# Siding Cement Block



## newrenovator (Jul 24, 2006)

Hi There,

I bought an older house and need to side part of it as it was constructed out of edcon block.  Can you tell me how to go about this?

Thank you
New   Renovator:


----------



## Mudball (Jul 24, 2006)

Im not sure about the edcon block but if they are like the old common concrete cinder block then you would need to install wood strips that are at least one and one-half inches thick so the vinyl siding nail has enough wood to sink into. You might want to install insect screening at the bottom of the wood strips to keep varmits out from building nests. I know this not from experience but from reading building information. Maybe some of the more experienced members can be a little more detailed with an answer for you.
Good luck


----------



## Mudball (Jul 24, 2006)

Im not sure of your specific application but I forgot to mention that you might want to consider installing some rigid foam board in between the furring strips.


----------



## glennjanie (Jul 24, 2006)

Hello and Welcome Newrenovator:
I'm not familiar with the blocks you mentioned but I did put vinyl siding on a block house years ago. We drilled holes and used plastic anchors and screws. Every time I have tried to nail wooden nailers to a block or brick wall it seems that, by the time I get to the bottom of the strip with my nails the top has come loose again; it didn't matter what kind of nails I used. Another point is the block is a lifetime wall but wood strips on it would not be. By the way, the house we used the plastic anchors and screws on never lost a piece of siding to my knowledge.
Glenn


----------



## Bridgewater (Jul 26, 2006)

Every one here has the right point. I have done two block houses and used 1x3 with liquid nail and a ram set with the right load. To strong and you just split the 1 by.


----------



## Square Eye (Jul 26, 2006)

Hey Bob!

The Ramset or "shotgun" will fasten just about anything to concrete, or even steel. The friction of the nail penetrating the concrete creates enough heat to "reset" the concrete around it. If you are going to use 1x3s, that's the way I'd go also.


----------



## inspectorD (Jul 26, 2006)

Like everyone said, use the ramset and shoot it.

Just make sure you have the right sized load or cartridge.Talk to the salesman. When using 1x3 remember that you will need 1 inch nails to nail the siding on. Unless you put some half inch styrofoam over everything first. That would be my choice.

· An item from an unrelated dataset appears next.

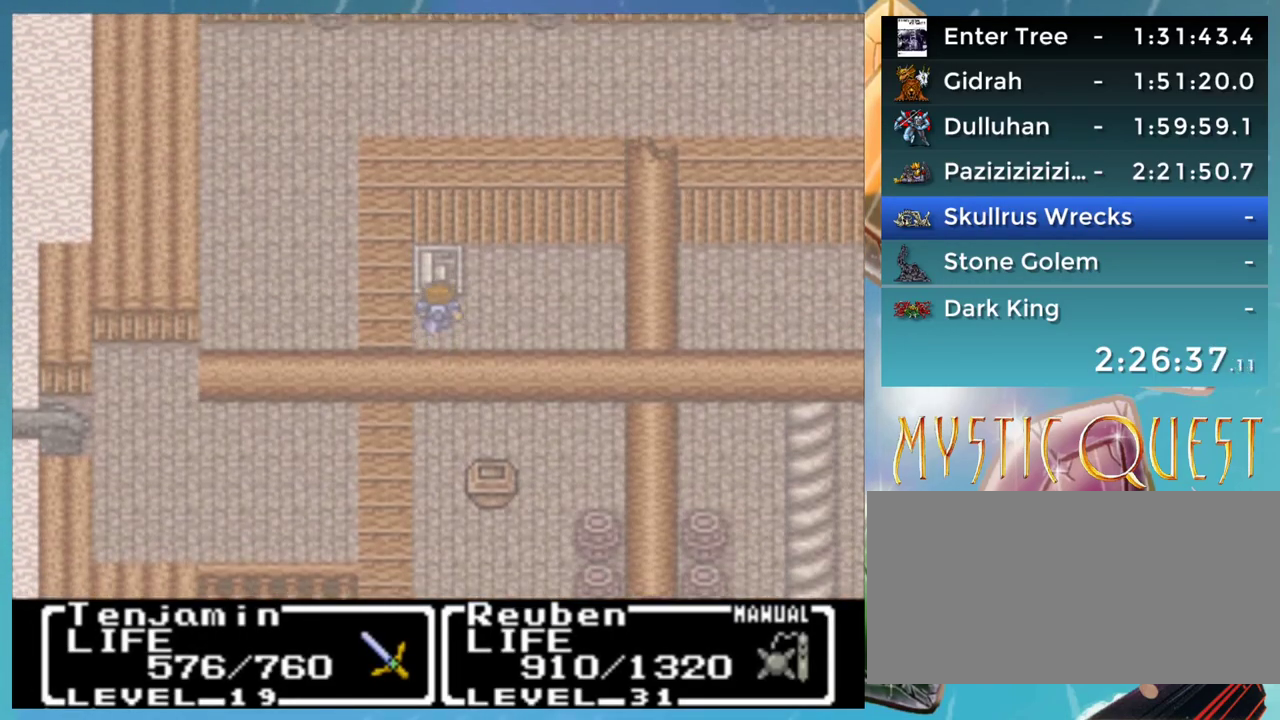
{"buttons": ["DPAD_DOWN"], "events": [[417, "DPAD_UP", "up"], [433, "DPAD_DOWN", "down"]]}
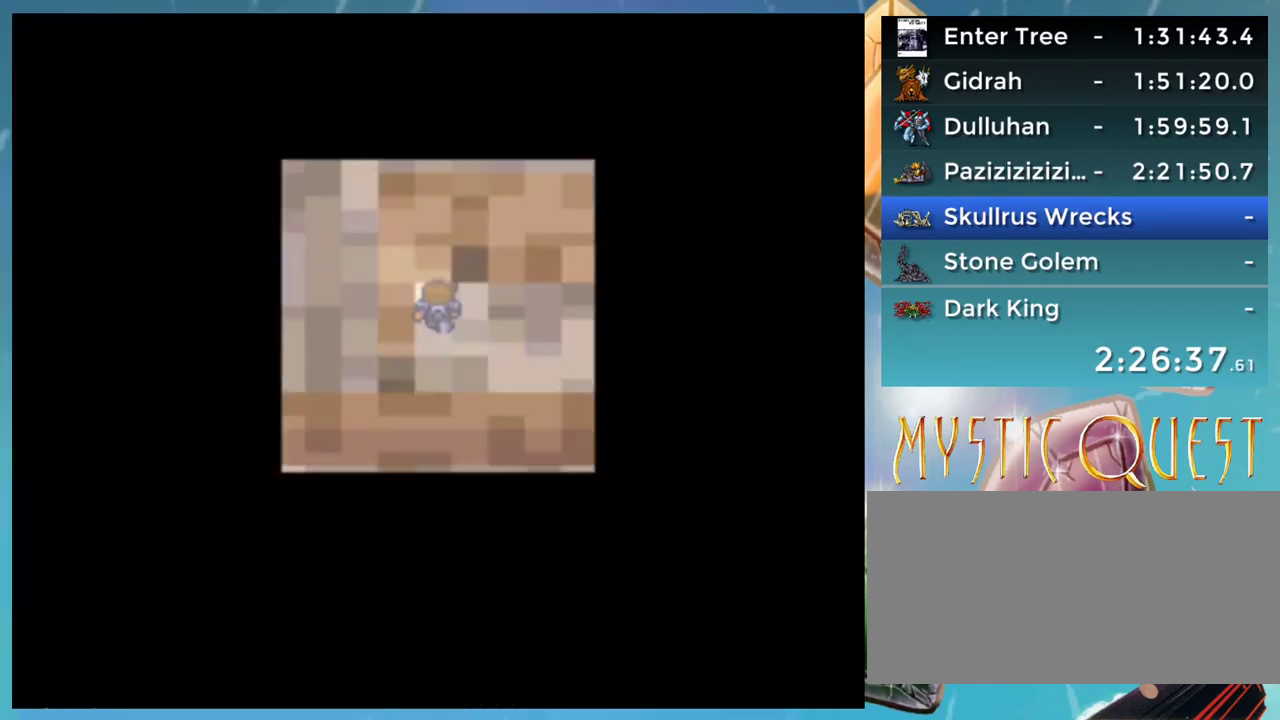
{"buttons": ["L1", "DPAD_DOWN"], "events": [[217, "R1", "down"], [317, "L1", "down"], [317, "R1", "up"], [367, "L1", "up"], [383, "R1", "down"], [433, "L1", "down"], [433, "R1", "up"]]}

Then your nails will be 1 1/4 and you will have some more insulation on the wall.

Put the 1x3 up vertically 16 inch O/C. I don't think that was mentioned.

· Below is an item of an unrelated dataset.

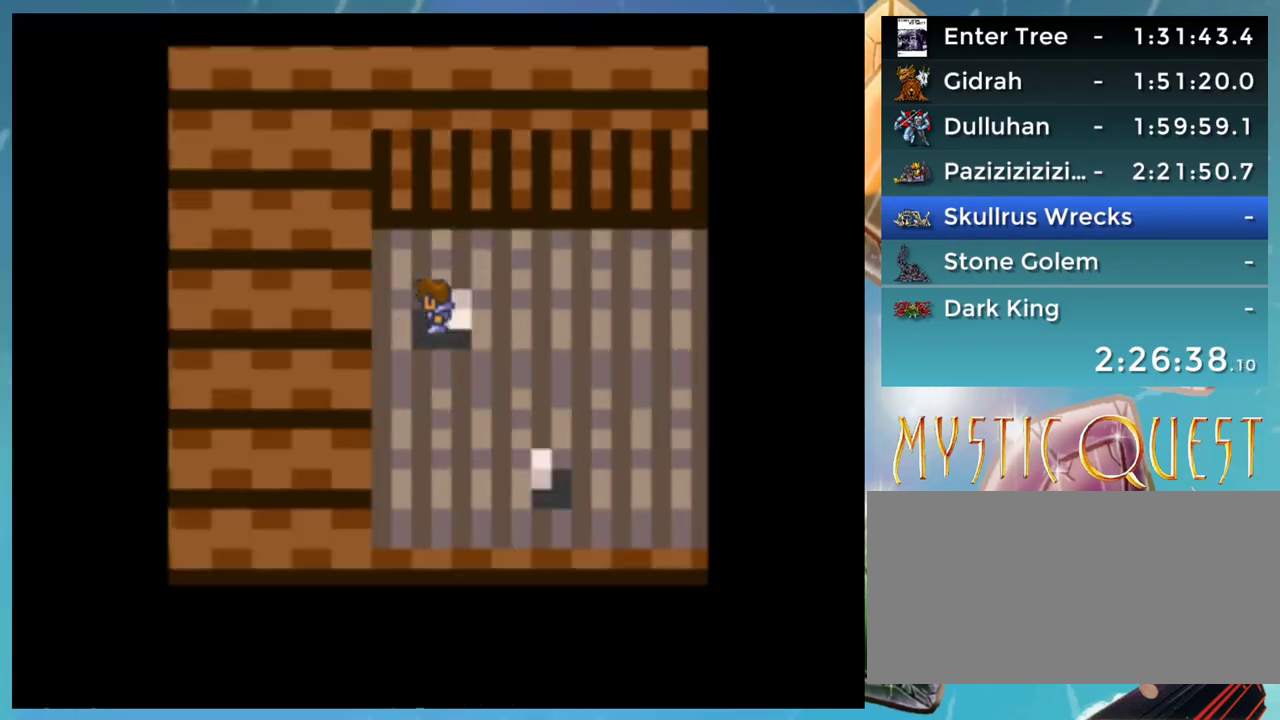
{"buttons": ["DPAD_DOWN"], "events": [[17, "L1", "up"], [17, "R1", "down"], [83, "R1", "up"], [167, "R1", "down"], [233, "R1", "up"], [300, "L1", "down"], [400, "L1", "up"]]}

Have fun with your project.


----------



## Mudball (Jul 26, 2006)

Is this the right tool ?
http://www.ramset.com.au/public/Article/show.asp?ArticleID=1014&menuItemID=156&toplvlID=6&menuNo=0
Or would it be the frame master ?
I hope this is something a person can rent ???
Im not ready for this stage right now but like to plan ahead.
Im asking because I too will be considering the application of vinyl siding on concrete block. I was wanting to install rigid foam board between the furring strips. My thoughts was to cut a 4' x 8' sheet of rigid foam board in half (2' X 8') and butt it against the furring strip and the install another furring strip ect...thus having furring strips on 2' centers and the furring strips I though of was ripping a  treated 2 X 4 for the furring...too narrow ?
Sorry to take over the topic but it might also help newrenovator as well.
Thanks


----------



## Square Eye (Jul 26, 2006)

That is a Ramset.
Fun tool.
Easy to find at rental centers.

Rip the foam board after you get the strips mounted. There is this thing called cummulative error, that builds up on you when you try to cut corners. Lay out the strips carefully and you will make the entire job easier, _especially_ if you are going to rip 1x4s or 2x4s. You will be surprised at the variable in the space between, if you rip the strips.


----------



## MTCquality (Jul 28, 2006)

As with any masonary application all of the above works, I like to use the morter joints to install my tapcons or molllys. It is alot easier on the drill and doesnt affect the rigidity of the block. A ramset is a great tool for basement framing and sill installation, but whoever said it is too much power is exactly right, especailly for this application. A 1x4 is a great fur but those 1 1/4 inch nails are hard on the fingers and the thumb. lol

On a side note a funny story about siding on cement---- An old man I know used to work for me and anytime a new construction job required flush wall angles on a non furred concrete foundation he would, drill his 3/16 hole and put a twig or small branch in the hole and break it off. Then he would use a roofing nail and hang the panel as usual. I am still leary of looking that way when i drive by those jobs, because the wind here in the midwest is less than pleasant in January and February.



peace


----------